Canadian politics seem to be antithetical to charismatic leadership. Occasionally a prime minister arrives on the scene and makes a lasting impression on history and the people’s imagination. This seems to be the outlier in Canadian history.
We can name a handful of charismatic leaders in our history: John A. Macdonald, William Lyon Mackenzie King, Lester B. Pearson and even Pierre Elliot Trudeau, despite all of his flaws.
Let’s be true to ourselves and admit that most of the time Canadian politics are not that exciting. And I say this as somebody who has a invested interest in keeping up with it.
I’m not saying that charisma is required to do a good job at leading the country. Sometimes it’s in the nation’s interests to appoint the frugal, even-tempered or passive leader.
But perhaps today Canada is overdue for a leader with some charisma?
The contemporary hyper-sensitive and politically correct world makes it virtually impossible that anybody with an ounce of the stuff that makes for gripping leadership would make it through the public filter. They’re either filtered out early in their attempt or entirely dissuaded from running.
There are several explanations for the lack of charisma in our politicians, but there are two that stand out as being most at fault.
The first is what I call outrage journalism.
When the mainstream media is incentivized to dig into the lives of our politicians and expose every single past mistake they’ve made, no matter how minor, it leaves room for only two kinds of individuals to come into power: the deceitful or the bland.
It’s surprising that any public figure today passes by the scrutinizing eyes of a sleuthing media unscathed. There exists a class of people in this profession who either out of pure malevolence or sadistic desire make it their livelihood to publicly shame their betters.
Unbeknownst to these bottom feeders of the media world, they’re creating a class of politicians who are very good at covering their tracks.
If you were to ask the mainstream media about their vile behaviour they would say they are doing it out of a commitment to the truth. Perhaps this claim can be defended, but only when the public is endangered by a secret or the opinions held by those exposed are so vile that no reasonable person could find them acceptable.
However, this is not the case.
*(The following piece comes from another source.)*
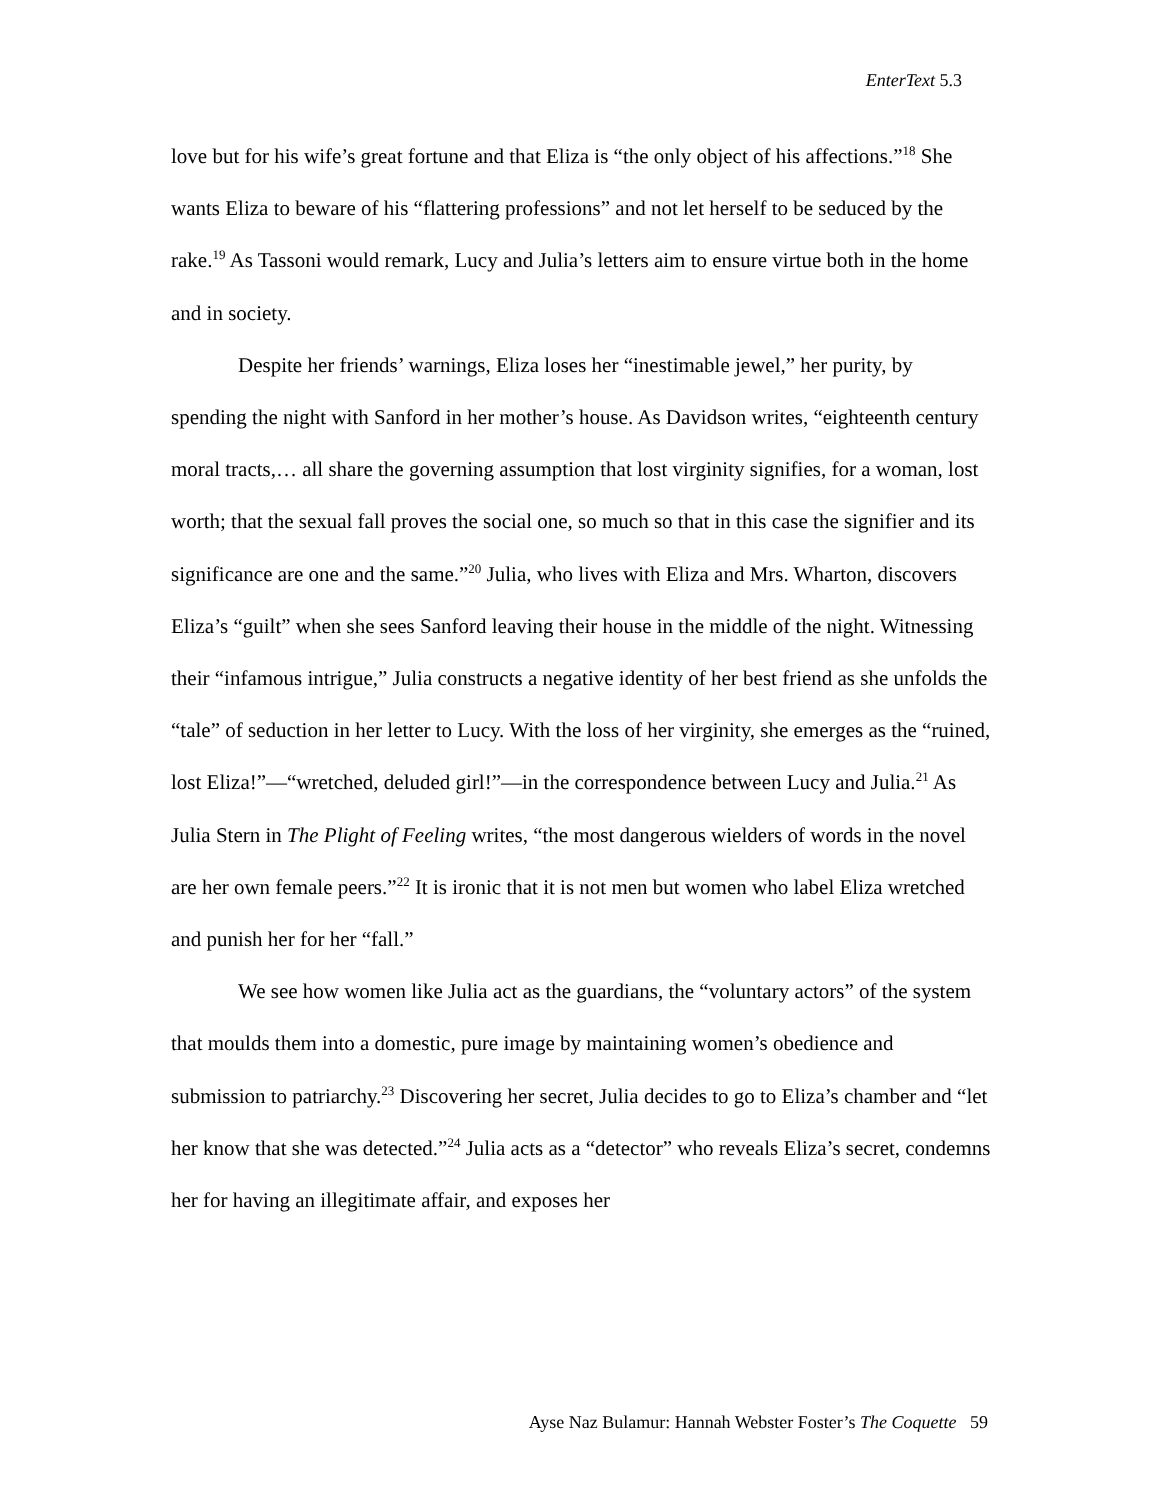EnterText 5.3
love but for his wife’s great fortune and that Eliza is “the only object of his affections.”<sup>18</sup> She wants Eliza to beware of his “flattering professions” and not let herself to be seduced by the rake.<sup>19</sup> As Tassoni would remark, Lucy and Julia’s letters aim to ensure virtue both in the home and in society.
Despite her friends’ warnings, Eliza loses her “inestimable jewel,” her purity, by spending the night with Sanford in her mother’s house. As Davidson writes, “eighteenth century moral tracts,… all share the governing assumption that lost virginity signifies, for a woman, lost worth; that the sexual fall proves the social one, so much so that in this case the signifier and its significance are one and the same.”<sup>20</sup> Julia, who lives with Eliza and Mrs. Wharton, discovers Eliza’s “guilt” when she sees Sanford leaving their house in the middle of the night. Witnessing their “infamous intrigue,” Julia constructs a negative identity of her best friend as she unfolds the “tale” of seduction in her letter to Lucy. With the loss of her virginity, she emerges as the “ruined, lost Eliza!”—“wretched, deluded girl!”—in the correspondence between Lucy and Julia.<sup>21</sup> As Julia Stern in The Plight of Feeling writes, “the most dangerous wielders of words in the novel are her own female peers.”<sup>22</sup> It is ironic that it is not men but women who label Eliza wretched and punish her for her “fall.”
We see how women like Julia act as the guardians, the “voluntary actors” of the system that moulds them into a domestic, pure image by maintaining women’s obedience and submission to patriarchy.<sup>23</sup> Discovering her secret, Julia decides to go to Eliza’s chamber and “let her know that she was detected.”<sup>24</sup> Julia acts as a “detector” who reveals Eliza’s secret, condemns her for having an illegitimate affair, and exposes her
Ayse Naz Bulamur: Hannah Webster Foster’s The Coquette 59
Most of the time the mainstream media is fabricating outrage.
It’s one thing to keep leaders accountable, and it’s another to expect them to not have any flaws.
Clearly, they are not promoting an honest transparency from our leadership but instead are creating an atmosphere where professional liars thrive.
If you want to enter the political world today in any serious capacity, you essentially have to have a spotless record. For that to take place you either have to know the political world intimately early on in life and censor everything you say or do, constantly hiding your true intentions and opinions; or you work behind the scenes to erase anything that might be used against you.
Are these the kinds of people we want to encourage into obtaining the highest office of the land? Are they even genuine human beings at all?
While at the same time those who make it through the filter without a single stain on their past have had opinions which are so politically correct and agreeable that they are virtually no use to anybody.
Or perhaps the parliamentary system is at fault.
In a sense, the House of Commons is what happens when you take the king out of the court and leave behind the bickering courtiers.
At the tail end of the old regime, ministers who attended royalty were often highly qualified yes-men who worked for their own financial and political benefit behind the scenes. In many ways, that’s who we’ve appointed to govern us.
Voting for a party instead of an individual leader tends to have the effect of molding individuals in the party’s image. They become representatives of varying interests, ultimately watering down their unique personhood into a cardboard cut out of who they once were.
Personality and politics often clash and there are viable reasons we fear the charismatic leader but maybe Canada needs to reconsider.
Perhaps the best of our future leaders will be those who are honest about their past and can turn their human flaws into advantages.